Dall’Irpinia a Venezia, la cultura che racconta la natura e difende il valore dei territori arriva sul palcoscenico internazionale della Mostra del Cinema. È “Letture dal Bosco”, festival ideato per creare un dialogo tra letteratura, ambiente e territorio, a ricevere il Premio Internazionale “Laudato Creato”, riconoscimento conferito a personalità e progetti che si distinguono per la tutela, la valorizzazione e la salvaguardia dell’ambiente e della natura.

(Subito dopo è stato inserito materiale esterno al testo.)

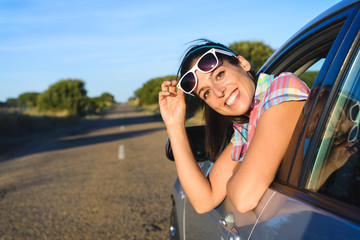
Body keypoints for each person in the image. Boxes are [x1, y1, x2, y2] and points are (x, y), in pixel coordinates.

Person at [159, 40, 310, 214]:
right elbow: (204, 201)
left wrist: (237, 172)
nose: (218, 92)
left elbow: (244, 198)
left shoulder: (282, 90)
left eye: (219, 75)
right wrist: (174, 124)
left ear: (243, 63)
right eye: (206, 92)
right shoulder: (245, 127)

Il premio è stato consegnato a Venezia, in concomitanza con l’83ª Mostra Internazionale d’Arte Cinematografica, nella prestigiosa cornice del Grand Hotel Palazzo dei Dogi, nell’ambito della kermesse organizzata da Virginia Barrett.
A ritirare il riconoscimento è stato Giuseppe Tecce, scrittore irpino e direttore artistico di “Letture dal Bosco”, che ha portato così a Venezia non soltanto il nome del Festival, ma anche una precisa idea di cultura: quella capace di raccontare i luoghi, accendere l’attenzione sulla loro identità e contribuire alla loro valorizzazione. Il riconoscimento assume un significato particolare per un progetto nato in Irpinia, terra di boschi, piccoli borghi e aree interne, dove il rapporto con la natura rappresenta una parte fondamentale dell’identità dei territori. Attraverso gli incontri, i libri e le iniziative del Festival, “Letture dal Bosco” mette al centro proprio questo legame, trasformando la cultura in uno strumento per riscoprire e custodire i luoghi.
«Ricevere il Premio “Laudato Creato” a Venezia, in una cornice così importante, è una grande emozione – dichiara Giuseppe Tecce – “Letture dal Bosco” nasce dalla volontà di raccontare la bellezza dei nostri territori e, allo stesso tempo, di ricordare che ciò che amiamo deve essere anche custodito. Questo riconoscimento ci spinge a continuare su questa strada e rappresenta per me una responsabilità ancora maggiore: portare sempre più lontano il messaggio che dalla cultura può nascere una nuova attenzione verso la natura, l’ambiente e le nostre comunità».
La presenza di Tecce a Venezia si inserisce inoltre nel percorso di promozione dell’Irpinia che lo scrittore sta portando avanti attraverso la sua attività letteraria e culturale. Un percorso che trova nei suoi libri e nelle iniziative che dirige un modo concreto per far conoscere fuori dai confini regionali paesaggi, tradizioni, identità e memoria di una terra spesso lontana dai grandi circuiti nazionali, ma ricca di un patrimonio culturale e naturalistico da valorizzare. E così, mentre Venezia celebra il cinema, un pezzo di Irpinia conquista la scena attraverso la letteratura, la cultura e il racconto della natura.